PROBLEM STATEMENT >> Update everything from the line containing "Ground of Appeal Our decision" down to the line containing "35     We did not" by changing "Liquidator" to "liquidator", and return only those lines.

Records from a data collection:
::::
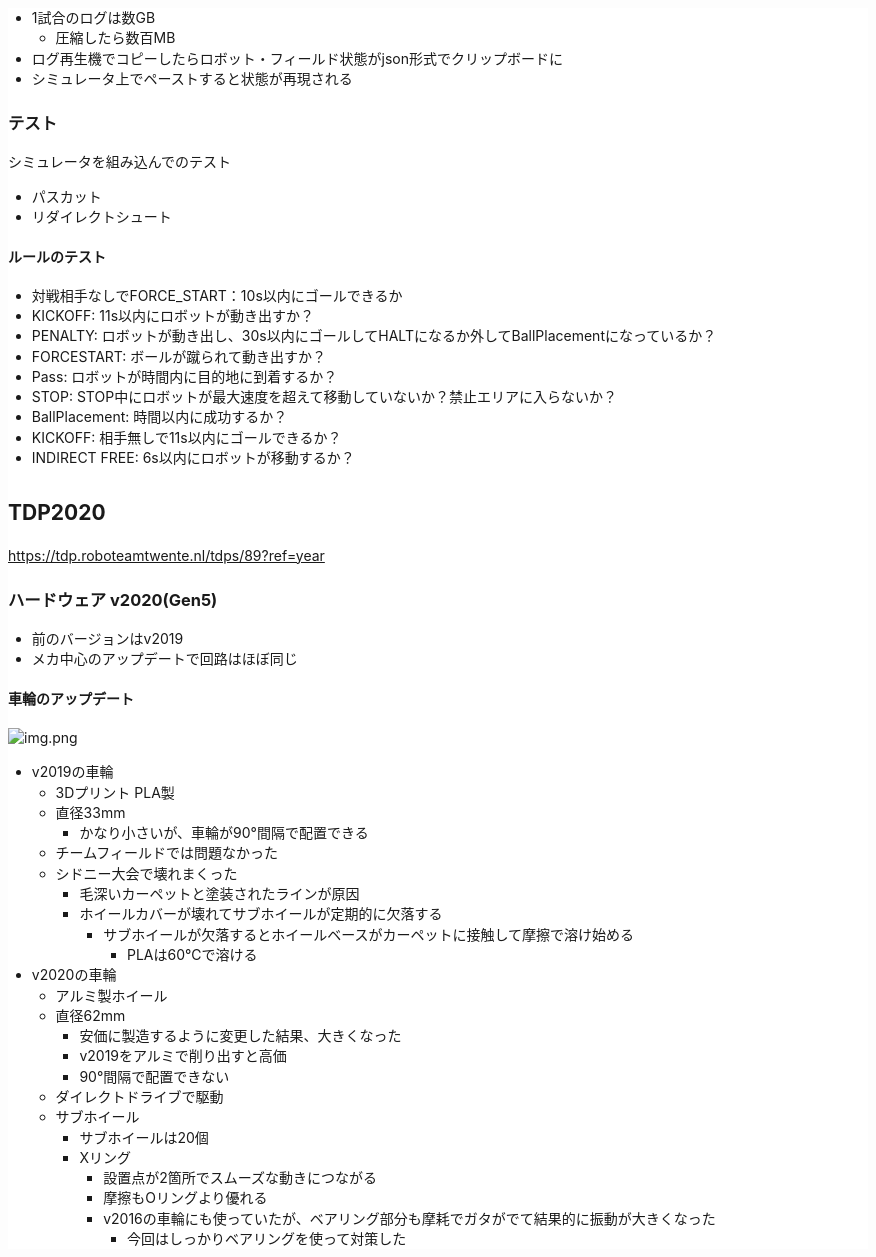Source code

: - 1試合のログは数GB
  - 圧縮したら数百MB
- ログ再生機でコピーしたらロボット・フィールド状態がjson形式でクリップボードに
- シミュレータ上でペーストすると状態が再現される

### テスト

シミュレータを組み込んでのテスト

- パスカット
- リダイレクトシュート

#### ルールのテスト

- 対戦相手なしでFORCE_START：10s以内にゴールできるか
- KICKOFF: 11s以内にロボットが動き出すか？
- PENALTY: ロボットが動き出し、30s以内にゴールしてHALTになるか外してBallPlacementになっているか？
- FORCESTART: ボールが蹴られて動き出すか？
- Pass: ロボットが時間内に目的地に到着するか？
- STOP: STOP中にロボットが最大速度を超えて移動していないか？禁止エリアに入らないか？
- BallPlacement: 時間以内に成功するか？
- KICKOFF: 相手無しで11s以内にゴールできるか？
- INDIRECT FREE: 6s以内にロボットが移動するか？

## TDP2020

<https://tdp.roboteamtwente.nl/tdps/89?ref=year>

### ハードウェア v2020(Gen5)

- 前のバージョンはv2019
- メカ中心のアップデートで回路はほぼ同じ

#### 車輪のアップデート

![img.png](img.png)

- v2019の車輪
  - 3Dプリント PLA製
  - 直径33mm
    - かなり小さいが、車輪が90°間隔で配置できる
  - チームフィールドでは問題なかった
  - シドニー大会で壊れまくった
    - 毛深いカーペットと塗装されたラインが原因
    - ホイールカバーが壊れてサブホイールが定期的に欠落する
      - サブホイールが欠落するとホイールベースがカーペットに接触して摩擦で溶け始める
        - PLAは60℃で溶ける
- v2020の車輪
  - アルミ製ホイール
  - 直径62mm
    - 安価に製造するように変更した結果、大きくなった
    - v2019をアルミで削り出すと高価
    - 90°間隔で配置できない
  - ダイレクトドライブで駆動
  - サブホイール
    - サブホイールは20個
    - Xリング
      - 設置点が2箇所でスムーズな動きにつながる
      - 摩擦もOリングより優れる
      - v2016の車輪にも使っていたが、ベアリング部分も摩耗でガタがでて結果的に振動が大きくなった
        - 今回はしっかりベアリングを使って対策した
::::
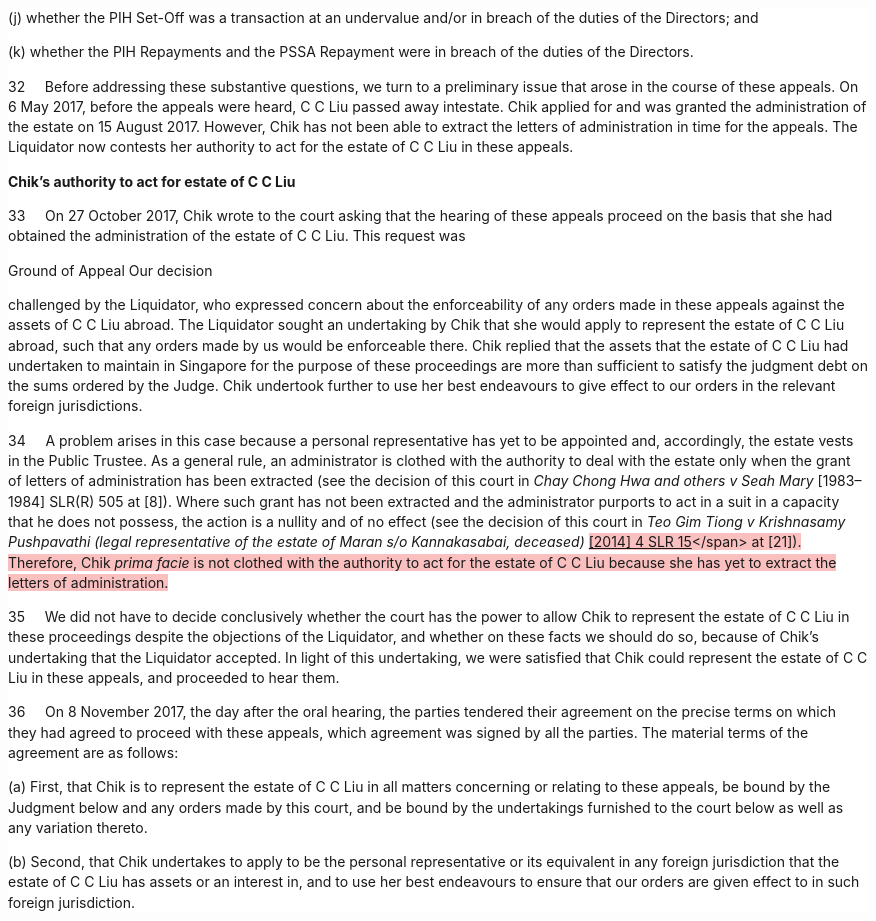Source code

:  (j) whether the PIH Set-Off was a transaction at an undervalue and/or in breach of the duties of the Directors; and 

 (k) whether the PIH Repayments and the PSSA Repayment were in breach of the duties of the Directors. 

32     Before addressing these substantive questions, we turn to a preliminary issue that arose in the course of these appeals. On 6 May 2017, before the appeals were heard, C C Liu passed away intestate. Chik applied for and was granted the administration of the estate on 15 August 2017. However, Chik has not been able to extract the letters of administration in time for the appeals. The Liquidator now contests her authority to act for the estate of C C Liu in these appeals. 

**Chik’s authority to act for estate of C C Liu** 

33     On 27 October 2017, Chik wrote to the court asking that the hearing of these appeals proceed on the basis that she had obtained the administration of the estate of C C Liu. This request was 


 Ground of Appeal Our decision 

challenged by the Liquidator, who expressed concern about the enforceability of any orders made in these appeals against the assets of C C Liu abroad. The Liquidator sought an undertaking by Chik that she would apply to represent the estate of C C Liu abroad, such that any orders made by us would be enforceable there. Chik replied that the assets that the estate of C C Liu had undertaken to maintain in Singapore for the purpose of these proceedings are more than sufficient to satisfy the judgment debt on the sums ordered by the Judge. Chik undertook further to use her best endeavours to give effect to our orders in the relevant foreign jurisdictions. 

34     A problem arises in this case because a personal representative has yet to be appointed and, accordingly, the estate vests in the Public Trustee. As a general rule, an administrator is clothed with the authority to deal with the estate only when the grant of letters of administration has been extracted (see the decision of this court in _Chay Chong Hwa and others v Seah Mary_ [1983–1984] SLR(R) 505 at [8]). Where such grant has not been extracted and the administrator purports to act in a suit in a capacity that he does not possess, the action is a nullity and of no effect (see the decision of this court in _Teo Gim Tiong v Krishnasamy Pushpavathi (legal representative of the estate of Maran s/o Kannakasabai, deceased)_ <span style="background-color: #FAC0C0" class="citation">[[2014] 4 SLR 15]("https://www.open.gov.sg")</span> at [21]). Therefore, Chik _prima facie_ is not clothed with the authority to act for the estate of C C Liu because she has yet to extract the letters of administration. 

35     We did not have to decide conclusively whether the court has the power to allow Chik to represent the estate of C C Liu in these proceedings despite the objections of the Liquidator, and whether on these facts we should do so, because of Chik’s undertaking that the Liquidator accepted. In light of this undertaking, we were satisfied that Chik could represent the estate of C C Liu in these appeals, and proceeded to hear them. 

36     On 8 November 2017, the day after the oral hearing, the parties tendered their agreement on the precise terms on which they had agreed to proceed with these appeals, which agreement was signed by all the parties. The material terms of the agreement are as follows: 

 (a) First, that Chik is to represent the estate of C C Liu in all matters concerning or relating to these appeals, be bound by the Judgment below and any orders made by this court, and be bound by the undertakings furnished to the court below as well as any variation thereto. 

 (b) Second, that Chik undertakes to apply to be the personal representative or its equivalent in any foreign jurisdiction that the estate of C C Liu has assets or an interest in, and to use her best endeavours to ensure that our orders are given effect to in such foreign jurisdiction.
::::
ANSWER TO THIS PROBLEM >>
 Ground of Appeal Our decision 

challenged by the liquidator, who expressed concern about the enforceability of any orders made in these appeals against the assets of C C Liu abroad. The liquidator sought an undertaking by Chik that she would apply to represent the estate of C C Liu abroad, such that any orders made by us would be enforceable there. Chik replied that the assets that the estate of C C Liu had undertaken to maintain in Singapore for the purpose of these proceedings are more than sufficient to satisfy the judgment debt on the sums ordered by the Judge. Chik undertook further to use her best endeavours to give effect to our orders in the relevant foreign jurisdictions. 

34     A problem arises in this case because a personal representative has yet to be appointed and, accordingly, the estate vests in the Public Trustee. As a general rule, an administrator is clothed with the authority to deal with the estate only when the grant of letters of administration has been extracted (see the decision of this court in _Chay Chong Hwa and others v Seah Mary_ [1983–1984] SLR(R) 505 at [8]). Where such grant has not been extracted and the administrator purports to act in a suit in a capacity that he does not possess, the action is a nullity and of no effect (see the decision of this court in _Teo Gim Tiong v Krishnasamy Pushpavathi (legal representative of the estate of Maran s/o Kannakasabai, deceased)_ <span style="background-color: #FAC0C0" class="citation">[[2014] 4 SLR 15]("https://www.open.gov.sg")</span> at [21]). Therefore, Chik _prima facie_ is not clothed with the authority to act for the estate of C C Liu because she has yet to extract the letters of administration. 

35     We did not have to decide conclusively whether the court has the power to allow Chik to represent the estate of C C Liu in these proceedings despite the objections of the liquidator, and whether on these facts we should do so, because of Chik’s undertaking that the liquidator accepted. In light of this undertaking, we were satisfied that Chik could represent the estate of C C Liu in these appeals, and proceeded to hear them. 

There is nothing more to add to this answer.